Johnson is clearly comfortable with the advice he's getting. He considers producer Dashut a friend (Dashut calls him "Whiskey Boy", says Bakker, because of his penchant for a wee dram) and they have been winning friends everywhere. Most influential is Billboard magazine columnist Melinda Newman, who had seen Johnson play on their previous trip and has asked to do the first major interview for that bible of the music business.
"She's become a good friend," says Johnson, "and I think she likes us because we didn't know who she was, so when we met we weren't trying to kiss her arse. She likes our sense of humour and she's more dry than the Californians because she's from the east coast.
How Newman heard Johnson is significant in what it says about the LA music industry. Bakker got her to a gig through a friend, and Johnson admits: "We've used the six degrees of separation to the nth degree and probably now know 180 people in the business."
The appeal of Johnson to Americans, especially journalists, is obvious. He has A Story, and it's a good one: going to LA on a wing and a prayer, playing gigs and looking for a deal, Ted getting sick, running out of money, the day before leaving getting the record deal with a label on the cutting edge of technology as much as having credible management ...
Then there's the Kiwi Factor.
"It's great having Ted and Michelle and Kelly the nanny here too," says Johnson, "because as an overall impression they get a sense of us as New Zealanders, and the level of commitment."
Johnson might be in the vanguard of Kiwi musicians in LA, especially since he is recording for the DVD-era 5.1 system.
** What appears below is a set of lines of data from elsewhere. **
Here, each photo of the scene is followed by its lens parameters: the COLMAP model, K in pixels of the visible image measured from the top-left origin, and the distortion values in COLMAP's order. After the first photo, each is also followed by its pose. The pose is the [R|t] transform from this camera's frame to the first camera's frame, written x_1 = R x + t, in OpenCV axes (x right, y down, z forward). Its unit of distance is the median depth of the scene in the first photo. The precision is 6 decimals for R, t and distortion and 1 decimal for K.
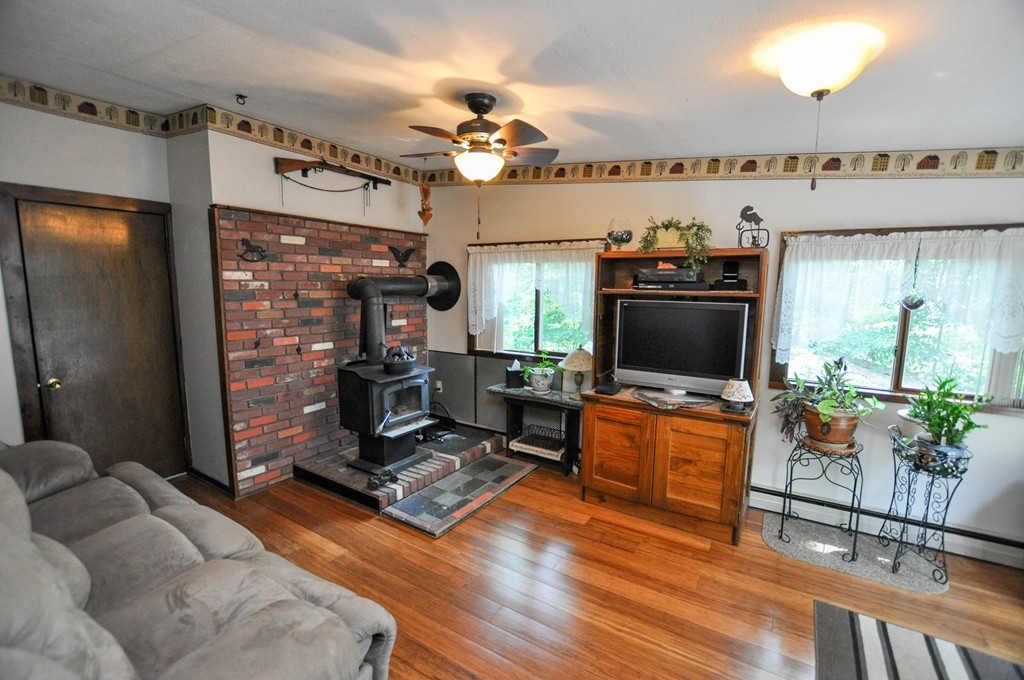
lens RADIAL K [[458.0, 0, 488.0], [0, 458.0, 341.8], [0, 0, 1]] dist [-0.018303, 0.000351]
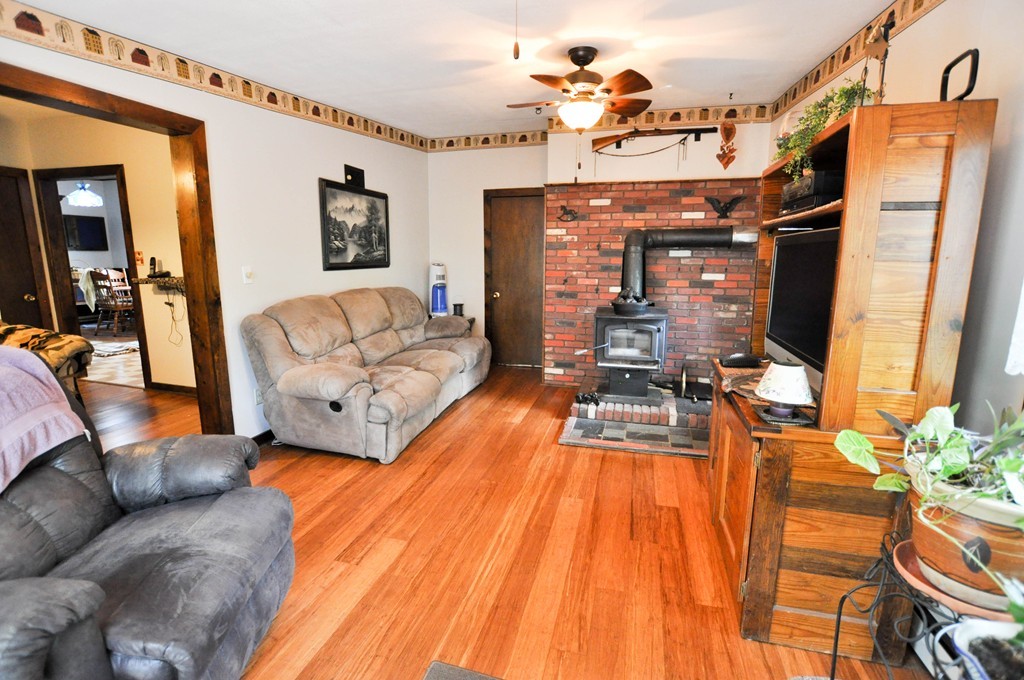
lens RADIAL K [[458.0, 0, 510.2], [0, 458.0, 334.7], [0, 0, 1]] dist [-0.018303, 0.000351]
pose [[0.312144, 0.153263, -0.937591, 0.732687], [-0.120583, 0.985311, 0.120919, 0.016046], [0.942351, 0.075313, 0.326039, 0.371470]]
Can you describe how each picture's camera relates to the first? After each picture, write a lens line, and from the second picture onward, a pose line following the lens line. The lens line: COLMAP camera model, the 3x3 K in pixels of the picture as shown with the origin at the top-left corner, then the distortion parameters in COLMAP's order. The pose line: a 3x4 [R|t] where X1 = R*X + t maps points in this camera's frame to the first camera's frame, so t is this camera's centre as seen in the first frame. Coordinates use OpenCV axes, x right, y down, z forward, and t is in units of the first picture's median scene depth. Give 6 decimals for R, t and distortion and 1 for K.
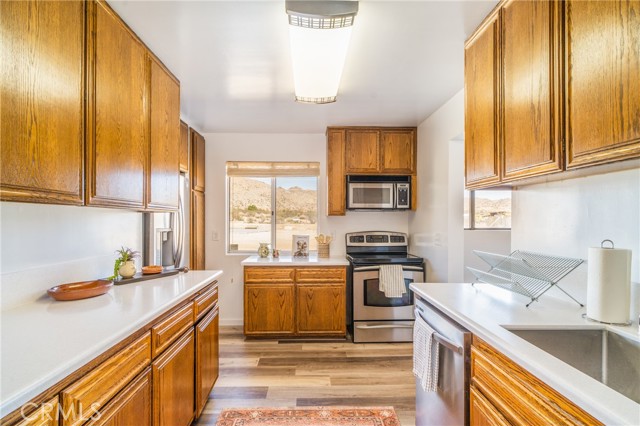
lens RADIAL K [[341.3, 0, 319.3], [0, 341.3, 216.5], [0, 0, 1]] dist [0.000319, 0.000512]
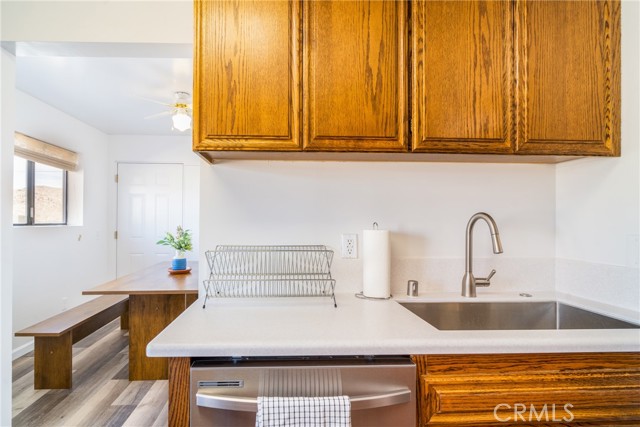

It's the coming thing and many record companies now insist their artists record using 5.1 equipment which was developed by Ken Caillat of Immergent.
Johnson expects he will be the first Kiwi artist to use the gear and he will doubtless become a spokesman for the technology, says Bakker, when his album and DVD version are released, probably in January. They plan to get out a five-track EP to sell at gigs before then to get the buzz going.
Bakker has him playing a couple of gigs a week, one in the city and the other up or down the coast. What with the contacts, both business and musical, they are confident.
"I've honestly never sat on such a strong bunch of songs as I am now. I've never been in better shape as a player or singer, Ted is so in there and we've got really tight harmonies, and the whole band is going to sing and we can have four-part harmonies."
His bangers'n'mash finished, Johnson gets thoughtful.
"You know the thing is, we found The Way. I knew there was one and it seems this is it: you stay here and work it, and make the connections. Yeah, it's late in the career maybe, but the timing could be good - I'm not an idiot or drunk.
"Also the Coldplay album is going through the roof here and it's not that dissimilar to the kind of record I'm making - and that's exactly the kind of sound I've been making for 15 years.
"So maybe, finally, the timing might be right."